Я не переставала удивляться тому, насколько инфантилен Коул в человеческих отношениях и насколько серьезен, строг и сосредоточен в работе. Понимаю: его не научили первому, поэтому все свое внимание он сублимировал во вторую сферу жизни, тем самым полностью остановив развитие своего эмоционального интеллекта.
Я уже видела: адекватно с ревностью он справиться не способен. Те долгие часы на яхте были по истине жуткими и пугающими. И уже тогда во мне закрались первые мысли о том, что ему нужна серьезная психологическая помощь. Терапия, способная помочь ему справиться с детскими травмами и комплексами. Но боялась открыто говорить ему об этом или ставить ультиматум, потому что знала, что столкнусь с отрицанием, отторжением и гневом Брейна.
К тому же он дарил любовь, ласку и заботу с той же безумной и одержимой силой, что и отдавал гнев и ярость. В такие моменты я забывала о плохом, растворяясь в нашем общем смехе, ночных разговорах и конечно страсти, от которой подгибались кончики пальцев.
Мы оба — части одного пазла.
Потрескавшиеся, когда-то разбитые и потерянные, но идеально подходящие друг другу по необъяснимой никому причине.
Казалось: в путешествиях я стала свободной, как никогда. Обрела наконец то, о чем так мечтала. И, наверное, я должна каждую секунду благодарить Бога за это мнимое и долгожданное счастье… но правда состоит в том, что моя свобода так и осталась недостижимой мечтой.
О какой свободе идет речь, когда ты живешь в бегах? Когда даже твоя непоколебимая уверенность в вашей недосягаемости для спецслужб не мешает мне просыпаться ночью в холодном поту и вздрагивать каждый раз, когда чувствую на себе взгляд мужчин в полицейской форме? Когда не можешь спокойно позвонить родителям и поделиться с ними своими радостями и эмоциями?
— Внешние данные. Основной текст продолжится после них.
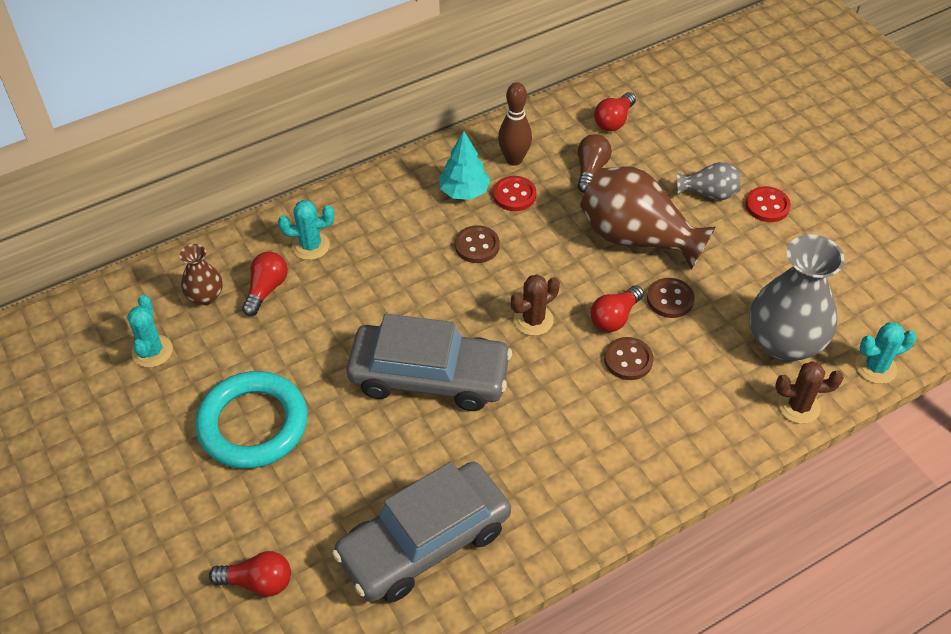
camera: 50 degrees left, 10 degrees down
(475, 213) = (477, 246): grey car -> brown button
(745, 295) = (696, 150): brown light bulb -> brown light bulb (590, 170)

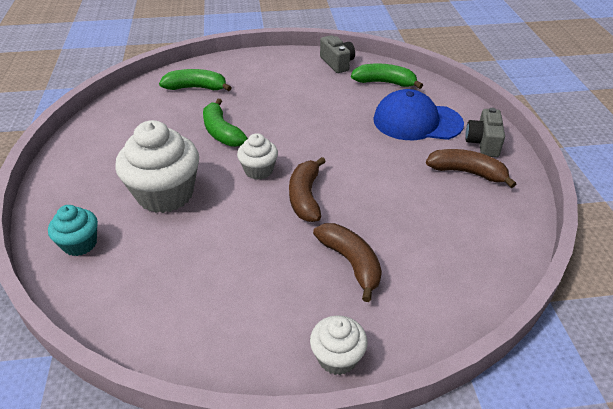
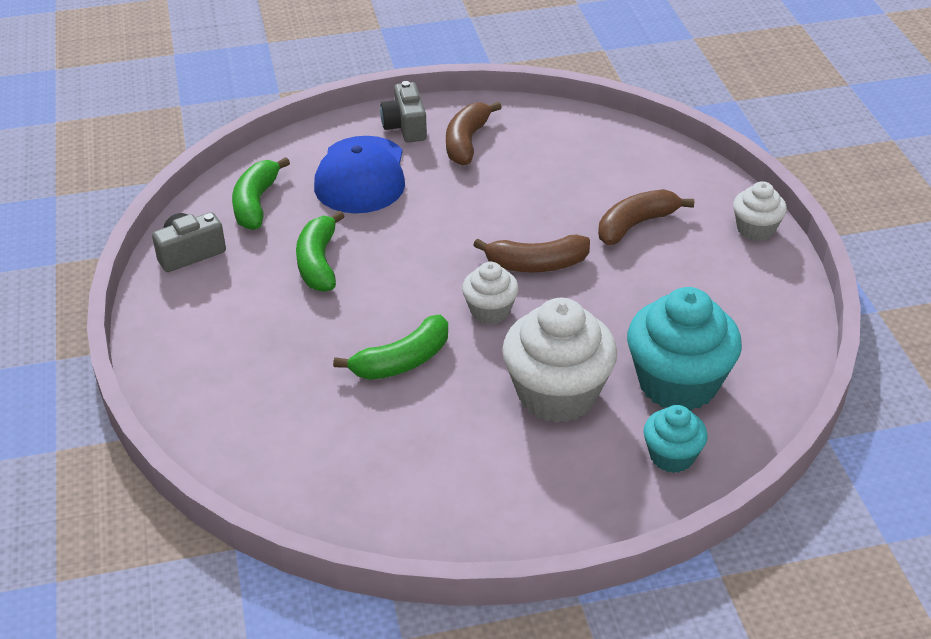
camera: 95 degrees left, 0 degrees up
(149, 259) = (678, 383): none -> turquoise cupcake
(196, 88) = (267, 415): green banana -> green banana (318, 262)
(483, 143) = (405, 127): grey camera -> grey camera turned 75 degrees clockwise

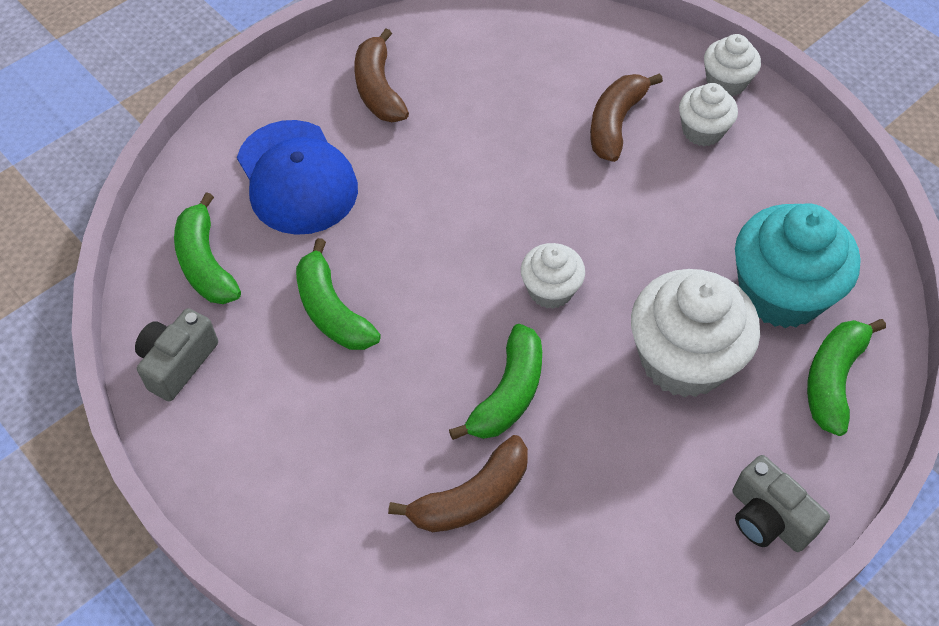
camera: 30 degrees left, 15 degrees up
(405, 127) = (299, 95): grey camera -> grey camera (768, 518)
(536, 264) = (555, 213): brown banana -> brown banana (471, 497)
(672, 456) = (833, 379): turquoise cupcake -> green banana
(706, 254) = (702, 131): none -> white cupcake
Когда не в праве полноценно решать, чем тебе заниматься? Когда не можешь реализовываться, заводить хобби, друзей? Когда весь твой мир крутится вокруг одного человека, и этот человек — не ты сама?
В одни дни меня накрывала безумная эйфория.
А в другие — поглощали жуткое одиночество и предчувствие неминуемого краха.
Я будто… постоянно чувствовала запах смерти. Его смерти. В своем помиловании я не сомневалась, но огромная иллюзорная тень в обнимку с косой ходит по следам мужа и наступает ему на пятки.
И я точно знаю: чем больше времени проходит с момента нашего побега, тем быстрее от Мердера избавятся, когда найдут. Без суда и следствия.
Этим утром я просыпаюсь в холодном поту. Кажется, мы в Амстердаме. Я не в силах отдышаться и угомонить свое бешено стучащее сердце, пустившееся галопом после увиденного ночью. Мне снился папа… Мне пять, он берет меня на руки, прилетев из командировки, и кружит по гостиной. Я смотрю на рисунки на его пальцах и шее, заливаясь смехом. В серебристых глазах Адама Саадата отражается безмерная любовь и бесконечная радость.
Это был сон-воспоминание. И я очень хорошо помню, что видела в тот день, когда лунатила во сне и добралась до спальни мамы и папы.
Они так ругались. Я помню звуки бьющегося зеркала. Папин истошный ор, мамины слезы. Они кричали друг на друга, а я стояла за дверью и крепко обнимала мягкую игрушку, заливая ее жгучей солью из глаз. Не помню, сколько прошло времени. То, что происходило дальше, поразило меня еще сильнее. В том возрасте я совсем не поняла, чему являюсь свидетелем. Мне казалось, папа причиняет маме боль, даже бьет ее… Иногда звуки секса больше напоминают звуки драки и смертельной бойни между возлюбленными.
Они проклинали друг друга, стонали в едином ритме, били предметы интерьера и так сильно кричали друг на друга, словно нежности, трепета и любви между ними не существует. Прежде я не видела их отношения с такой дикой и животной стороны.
Не знаю, по какой причине они ругались тогда, но мирились они долго, протяжно и страстно. Тогда я с диким испугом убежала в свою спальню и всю ночь проплакала. Произошедшее проанализировала только много лет спустя.
— Доброе утро, ангел. У нас сегодня праздник, малышка, — Коулман просыпается, как только чувствует, что я прижимаюсь к нему, инстинктивно ища утешения и защиты, панацею от болезненного сна. Его голос слегка хрипловат спросонья, но в нем столько нежности, что мне мгновенно становится легче.